THE PROBLEM = I'd like the entries repeated exactly, without their pictures.

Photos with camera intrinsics
┌──

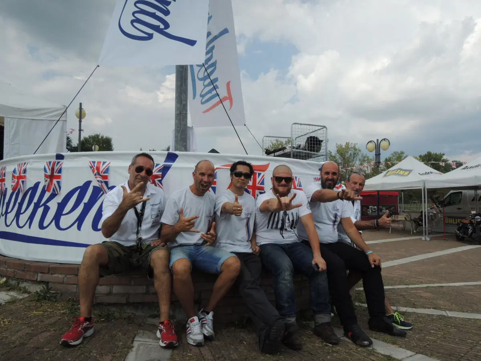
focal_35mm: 24
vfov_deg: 56.8
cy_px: 180
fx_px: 333
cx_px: 240
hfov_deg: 71.6
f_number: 3.5
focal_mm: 4.3
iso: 100
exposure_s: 1/1250
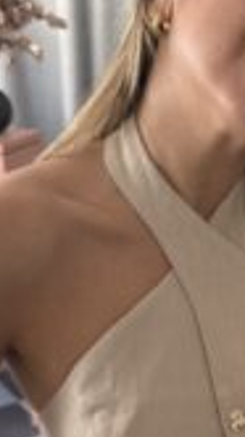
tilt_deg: -38.8
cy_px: 392
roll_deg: -2.3
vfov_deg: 31.8
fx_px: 730
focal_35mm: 63
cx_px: 300
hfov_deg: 18.0
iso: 200
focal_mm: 6.76
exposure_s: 1/89
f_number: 1.78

└──

RESULT OF THE TASK =
focal_35mm: 24
vfov_deg: 56.8
cy_px: 180
fx_px: 333
cx_px: 240
hfov_deg: 71.6
f_number: 3.5
focal_mm: 4.3
iso: 100
exposure_s: 1/1250
tilt_deg: -38.8
cy_px: 392
roll_deg: -2.3
vfov_deg: 31.8
fx_px: 730
focal_35mm: 63
cx_px: 300
hfov_deg: 18.0
iso: 200
focal_mm: 6.76
exposure_s: 1/89
f_number: 1.78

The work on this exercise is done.